(Plain-text document sources)
■ ■ ■ ■ ■

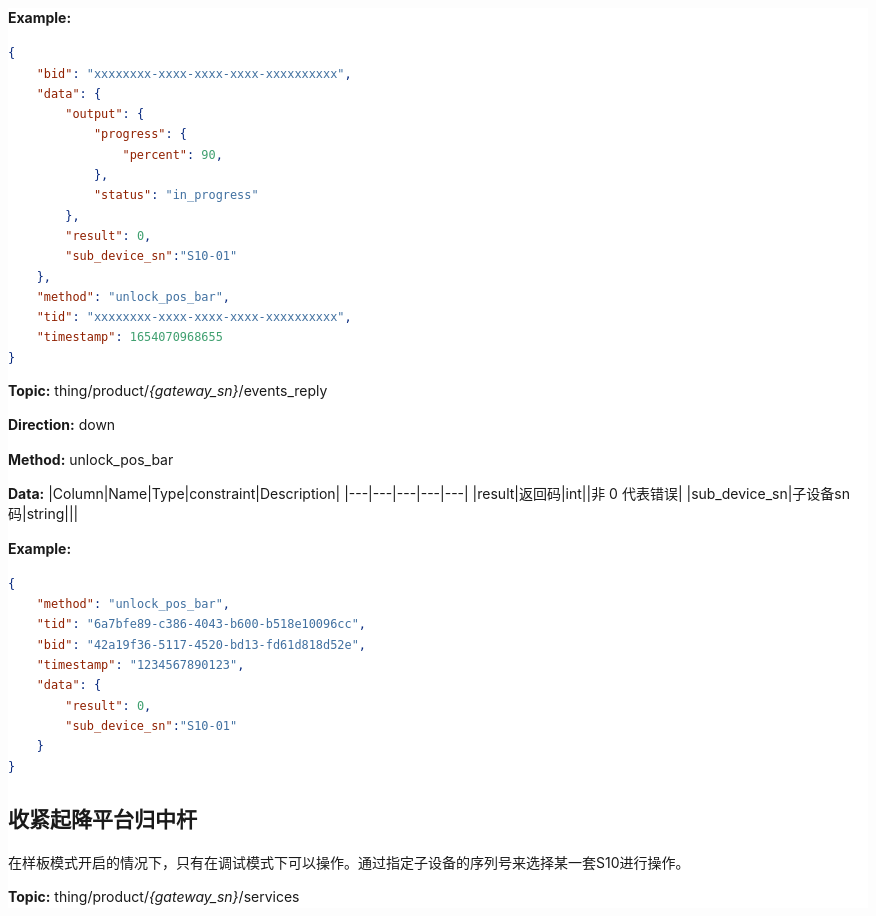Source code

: 

**Example:**
```json
{
	"bid": "xxxxxxxx-xxxx-xxxx-xxxx-xxxxxxxxxx",
	"data": {
		"output": {
			"progress": {
				"percent": 90,
			},
			"status": "in_progress"
		},
		"result": 0,
        "sub_device_sn":"S10-01"
	},
	"method": "unlock_pos_bar",
	"tid": "xxxxxxxx-xxxx-xxxx-xxxx-xxxxxxxxxx",
	"timestamp": 1654070968655
}
```

**Topic:** thing/product/*{gateway_sn}*/events_reply

**Direction:** down

**Method:** unlock_pos_bar

**Data:**
|Column|Name|Type|constraint|Description|
|---|---|---|---|---|
|result|返回码|int||非 0 代表错误|
|sub_device_sn|子设备sn码|string|||

**Example:**
```json
{
	"method": "unlock_pos_bar",
	"tid": "6a7bfe89-c386-4043-b600-b518e10096cc",
	"bid": "42a19f36-5117-4520-bd13-fd61d818d52e",
	"timestamp": "1234567890123",
	"data": {
		"result": 0,
        "sub_device_sn":"S10-01"
	}
}
```


## 收紧起降平台归中杆

在样板模式开启的情况下，只有在调试模式下可以操作。通过指定子设备的序列号来选择某一套S10进行操作。

**Topic:** thing/product/*{gateway_sn}*/services
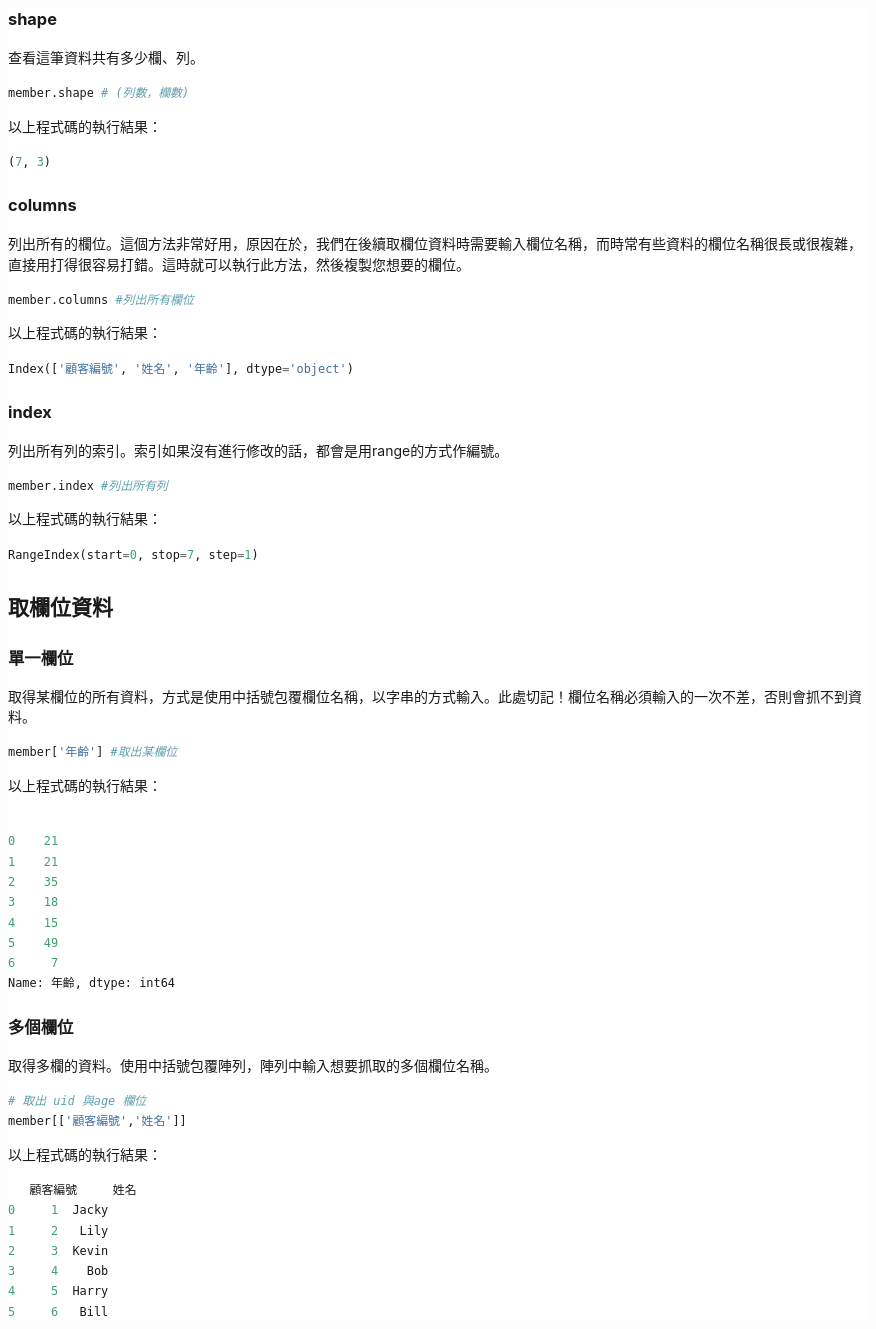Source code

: ### shape
查看這筆資料共有多少欄、列。
```python
member.shape # (列數，欗數)
```
以上程式碼的執行結果：　
```python
(7, 3)
```

### columns
列出所有的欄位。這個方法非常好用，原因在於，我們在後續取欄位資料時需要輸入欄位名稱，而時常有些資料的欄位名稱很長或很複雜，直接用打得很容易打錯。這時就可以執行此方法，然後複製您想要的欄位。
```python
member.columns #列出所有欄位
```
以上程式碼的執行結果：　
```python
Index(['顧客編號', '姓名', '年齡'], dtype='object')
```

### index
列出所有列的索引。索引如果沒有進行修改的話，都會是用range的方式作編號。
```python
member.index #列出所有列
```
以上程式碼的執行結果：　
```python
RangeIndex(start=0, stop=7, step=1)
```


## 取欄位資料
### 單一欄位
取得某欄位的所有資料，方式是使用中括號包覆欄位名稱，以字串的方式輸入。此處切記！欄位名稱必須輸入的一次不差，否則會抓不到資料。
```python
member['年齡'] #取出某欄位
```
以上程式碼的執行結果：　
```python

0    21
1    21
2    35
3    18
4    15
5    49
6     7
Name: 年齡, dtype: int64
```

### 多個欄位
取得多欄的資料。使用中括號包覆陣列，陣列中輸入想要抓取的多個欄位名稱。
```python
# 取出 uid 與age 欄位
member[['顧客編號','姓名']]
```
以上程式碼的執行結果：　
```python
   顧客編號     姓名
0     1  Jacky
1     2   Lily
2     3  Kevin
3     4    Bob
4     5  Harry
5     6   Bill
```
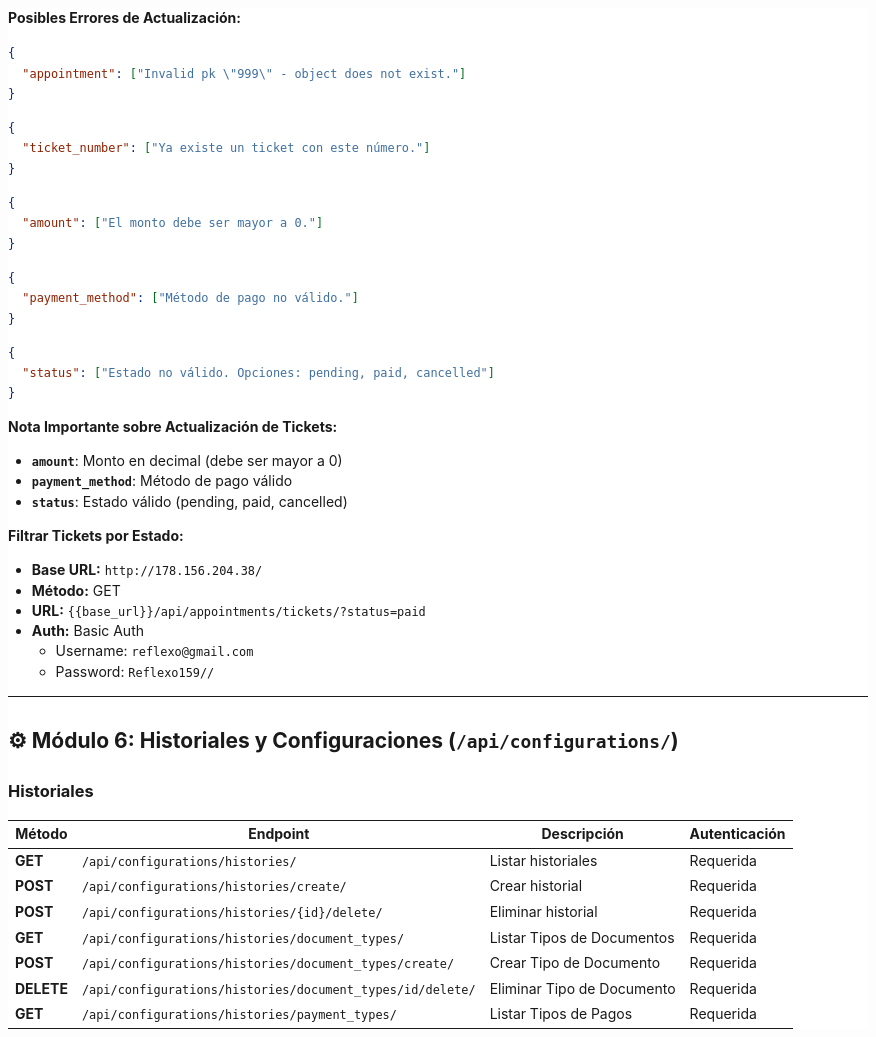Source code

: 
**Posibles Errores de Actualización:**

```json
{
  "appointment": ["Invalid pk \"999\" - object does not exist."]
}
```

```json
{
  "ticket_number": ["Ya existe un ticket con este número."]
}
```

```json
{
  "amount": ["El monto debe ser mayor a 0."]
}
```

```json
{
  "payment_method": ["Método de pago no válido."]
}
```

```json
{
  "status": ["Estado no válido. Opciones: pending, paid, cancelled"]
}
```

**Nota Importante sobre Actualización de Tickets:**

- **`amount`**: Monto en decimal (debe ser mayor a 0)
- **`payment_method`**: Método de pago válido
- **`status`**: Estado válido (pending, paid, cancelled)

**Filtrar Tickets por Estado:**

- **Base URL:** `http://178.156.204.38/`
- **Método:** GET
- **URL:** `{{base_url}}/api/appointments/tickets/?status=paid`
- **Auth:** Basic Auth
  - Username: `reflexo@gmail.com`
  - Password: `Reflexo159//`

---

## ⚙️ Módulo 6: Historiales y Configuraciones (`/api/configurations/`)

### Historiales

| Método     | Endpoint                                                        | Descripción                      | Autenticación |
| ---------- | --------------------------------------------------------------- | -------------------------------- | ------------- |
| **GET**    | `/api/configurations/histories/`                                | Listar historiales               | Requerida     |
| **POST**   | `/api/configurations/histories/create/`                         | Crear historial                  | Requerida     |
| **POST**   | `/api/configurations/histories/{id}/delete/`                    | Eliminar historial               | Requerida     |
| **GET**    | `/api/configurations/histories/document_types/`                 | Listar Tipos de Documentos       | Requerida     |
| **POST**   | `/api/configurations/histories/document_types/create/`          | Crear Tipo de Documento          | Requerida     |
| **DELETE** | `/api/configurations/histories/document_types/id/delete/`       | Eliminar Tipo de Documento       | Requerida     |
| **GET**    | `/api/configurations/histories/payment_types/`                  | Listar Tipos de Pagos            | Requerida     |
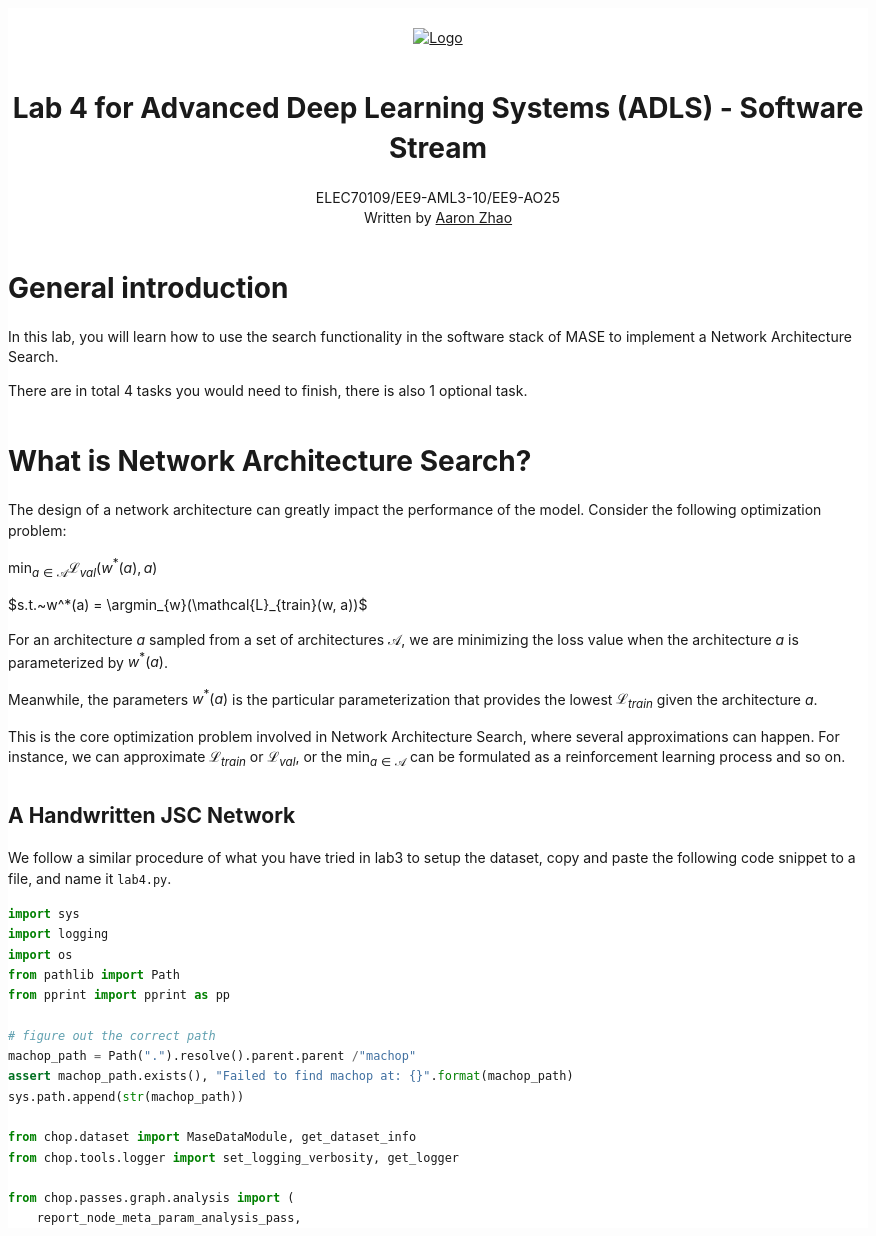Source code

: 

<br />
<div align="center">
  <a href="https://deepwok.github.io/">
    <img src="../imgs/deepwok.png" alt="Logo" width="160" height="160">
  </a>

  <h1 align="center">Lab 4 for Advanced Deep Learning Systems (ADLS) - Software Stream</h1>

  <p align="center">
    ELEC70109/EE9-AML3-10/EE9-AO25
    <br />
		Written by
    <a href="https://aaron-zhao123.github.io/">Aaron Zhao </a>
  </p>
</div>

# General introduction

In this lab, you will learn how to use the search functionality in the software stack of MASE to implement a Network Architecture Search.

There are in total 4 tasks you would need to finish, there is also 1 optional task.


# What is Network Architecture Search?

The design of a network architecture can greatly impact the performance of the model.
Consider the following optimization problem:

$\min_{a \in \mathcal{A}} \mathcal{L}_{val}(w^*(a), a)$

$s.t.~w^*(a) = \argmin_{w}(\mathcal{L}_{train}(w, a))$

For an architecture $a$ sampled from a set of architectures $\mathcal{A}$, we are minimizing the loss value when the architecture $a$ is parameterized by $w^*(a)$.

Meanwhile, the parameters $w^*(a)$ is the particular parameterization that provides the lowest $\mathcal{L}_{train}$ given the architecture $a$.

This is the core optimization problem involved in Network Architecture Search, where several approximations can happen. For instance, we can approximate $\mathcal{L}_{train}$ or $\mathcal{L}_{val}$, or the $\min_{a \in \mathcal{A}}$ can be formulated as a reinforcement learning process and so on.

## A Handwritten JSC Network 

We follow a similar procedure of what you have tried in lab3 to setup the dataset, copy and paste the following code snippet to a file, and name it `lab4.py`.

```python
import sys
import logging
import os
from pathlib import Path
from pprint import pprint as pp

# figure out the correct path
machop_path = Path(".").resolve().parent.parent /"machop"
assert machop_path.exists(), "Failed to find machop at: {}".format(machop_path)
sys.path.append(str(machop_path))

from chop.dataset import MaseDataModule, get_dataset_info
from chop.tools.logger import set_logging_verbosity, get_logger

from chop.passes.graph.analysis import (
    report_node_meta_param_analysis_pass,
```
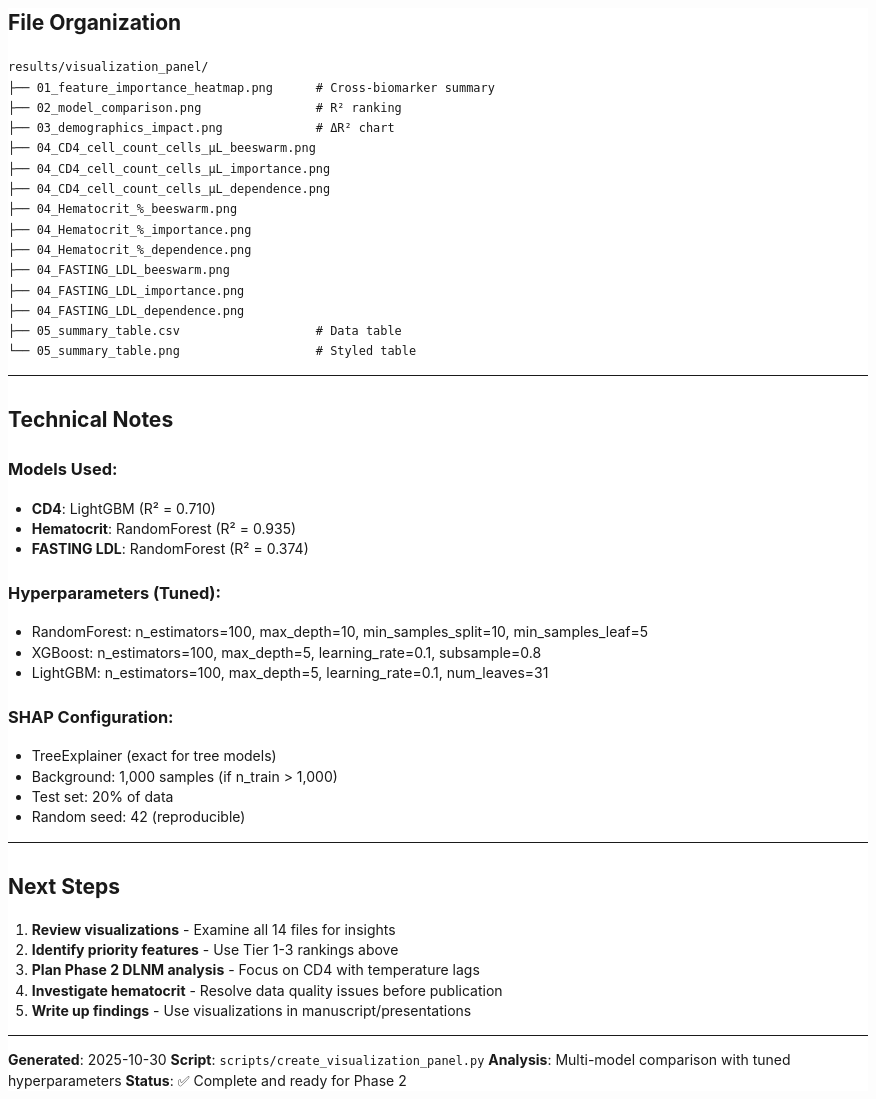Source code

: ## File Organization

```
results/visualization_panel/
├── 01_feature_importance_heatmap.png      # Cross-biomarker summary
├── 02_model_comparison.png                # R² ranking
├── 03_demographics_impact.png             # ΔR² chart
├── 04_CD4_cell_count_cells_µL_beeswarm.png
├── 04_CD4_cell_count_cells_µL_importance.png
├── 04_CD4_cell_count_cells_µL_dependence.png
├── 04_Hematocrit_%_beeswarm.png
├── 04_Hematocrit_%_importance.png
├── 04_Hematocrit_%_dependence.png
├── 04_FASTING_LDL_beeswarm.png
├── 04_FASTING_LDL_importance.png
├── 04_FASTING_LDL_dependence.png
├── 05_summary_table.csv                   # Data table
└── 05_summary_table.png                   # Styled table
```

---

## Technical Notes

### Models Used:
- **CD4**: LightGBM (R² = 0.710)
- **Hematocrit**: RandomForest (R² = 0.935)
- **FASTING LDL**: RandomForest (R² = 0.374)

### Hyperparameters (Tuned):
- RandomForest: n_estimators=100, max_depth=10, min_samples_split=10, min_samples_leaf=5
- XGBoost: n_estimators=100, max_depth=5, learning_rate=0.1, subsample=0.8
- LightGBM: n_estimators=100, max_depth=5, learning_rate=0.1, num_leaves=31

### SHAP Configuration:
- TreeExplainer (exact for tree models)
- Background: 1,000 samples (if n_train > 1,000)
- Test set: 20% of data
- Random seed: 42 (reproducible)

---

## Next Steps

1. **Review visualizations** - Examine all 14 files for insights
2. **Identify priority features** - Use Tier 1-3 rankings above
3. **Plan Phase 2 DLNM analysis** - Focus on CD4 with temperature lags
4. **Investigate hematocrit** - Resolve data quality issues before publication
5. **Write up findings** - Use visualizations in manuscript/presentations

---

**Generated**: 2025-10-30
**Script**: `scripts/create_visualization_panel.py`
**Analysis**: Multi-model comparison with tuned hyperparameters
**Status**: ✅ Complete and ready for Phase 2
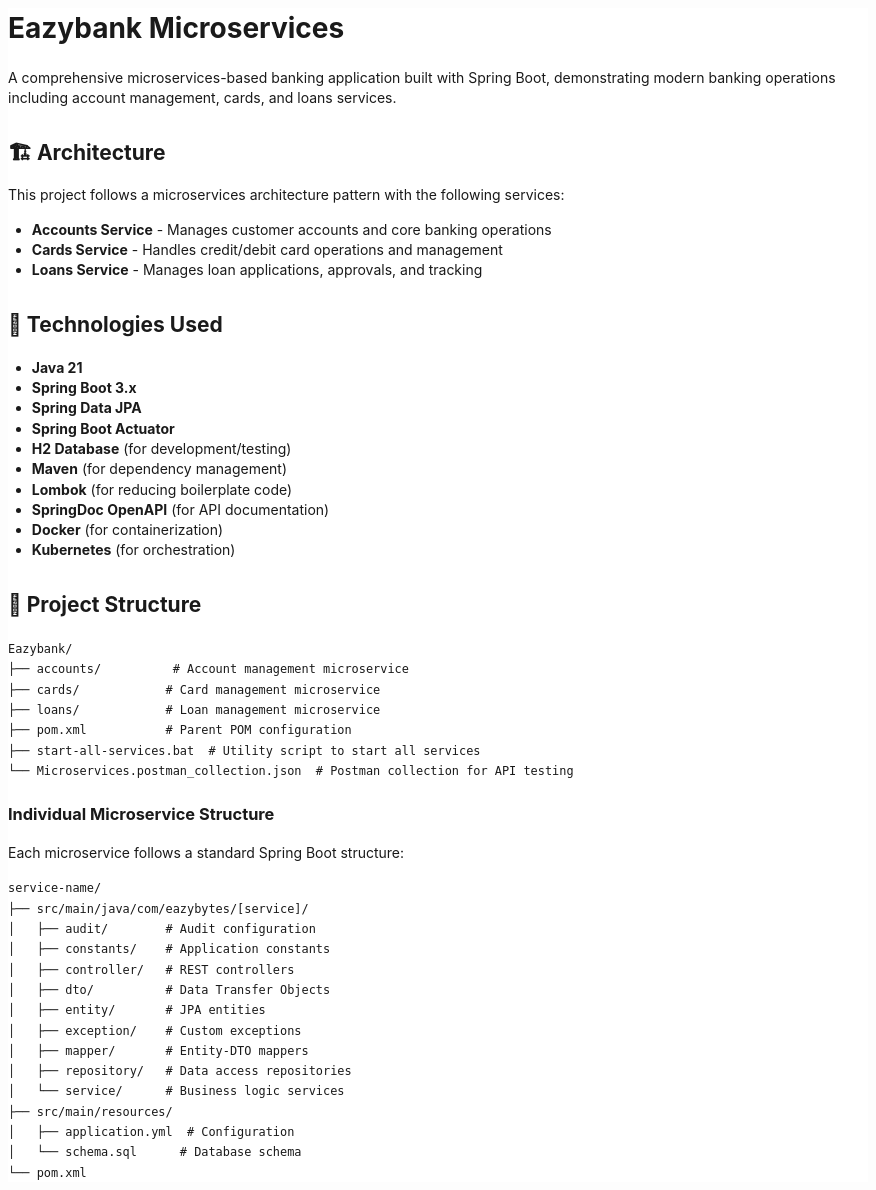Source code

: # Eazybank Microservices

A comprehensive microservices-based banking application built with Spring Boot, demonstrating modern banking operations including account management, cards, and loans services.

## 🏗️ Architecture

This project follows a microservices architecture pattern with the following services:

- **Accounts Service** - Manages customer accounts and core banking operations
- **Cards Service** - Handles credit/debit card operations and management
- **Loans Service** - Manages loan applications, approvals, and tracking

## 🚀 Technologies Used

- **Java 21**
- **Spring Boot 3.x**
- **Spring Data JPA**
- **Spring Boot Actuator**
- **H2 Database** (for development/testing)
- **Maven** (for dependency management)
- **Lombok** (for reducing boilerplate code)
- **SpringDoc OpenAPI** (for API documentation)
- **Docker** (for containerization)
- **Kubernetes** (for orchestration)

## 📁 Project Structure

```
Eazybank/
├── accounts/          # Account management microservice
├── cards/            # Card management microservice
├── loans/            # Loan management microservice
├── pom.xml           # Parent POM configuration
├── start-all-services.bat  # Utility script to start all services
└── Microservices.postman_collection.json  # Postman collection for API testing
```

### Individual Microservice Structure

Each microservice follows a standard Spring Boot structure:

```
service-name/
├── src/main/java/com/eazybytes/[service]/
│   ├── audit/        # Audit configuration
│   ├── constants/    # Application constants
│   ├── controller/   # REST controllers
│   ├── dto/          # Data Transfer Objects
│   ├── entity/       # JPA entities
│   ├── exception/    # Custom exceptions
│   ├── mapper/       # Entity-DTO mappers
│   ├── repository/   # Data access repositories
│   └── service/      # Business logic services
├── src/main/resources/
│   ├── application.yml  # Configuration
│   └── schema.sql      # Database schema
└── pom.xml
```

■ ■ ■ ■ ■

The problem
Although pictures appear among the entries, please set down only the lines from the one with "- Random seed: 42 (reproducible)" up to and including the one with "# Eazybank Microservices", word for word.

Task result
- Random seed: 42 (reproducible)

---

## Next Steps

1. **Review visualizations** - Examine all 14 files for insights
2. **Identify priority features** - Use Tier 1-3 rankings above
3. **Plan Phase 2 DLNM analysis** - Focus on CD4 with temperature lags
4. **Investigate hematocrit** - Resolve data quality issues before publication
5. **Write up findings** - Use visualizations in manuscript/presentations

---

**Generated**: 2025-10-30
**Script**: `scripts/create_visualization_panel.py`
**Analysis**: Multi-model comparison with tuned hyperparameters
**Status**: ✅ Complete and ready for Phase 2
Source code

: # Eazybank Microservices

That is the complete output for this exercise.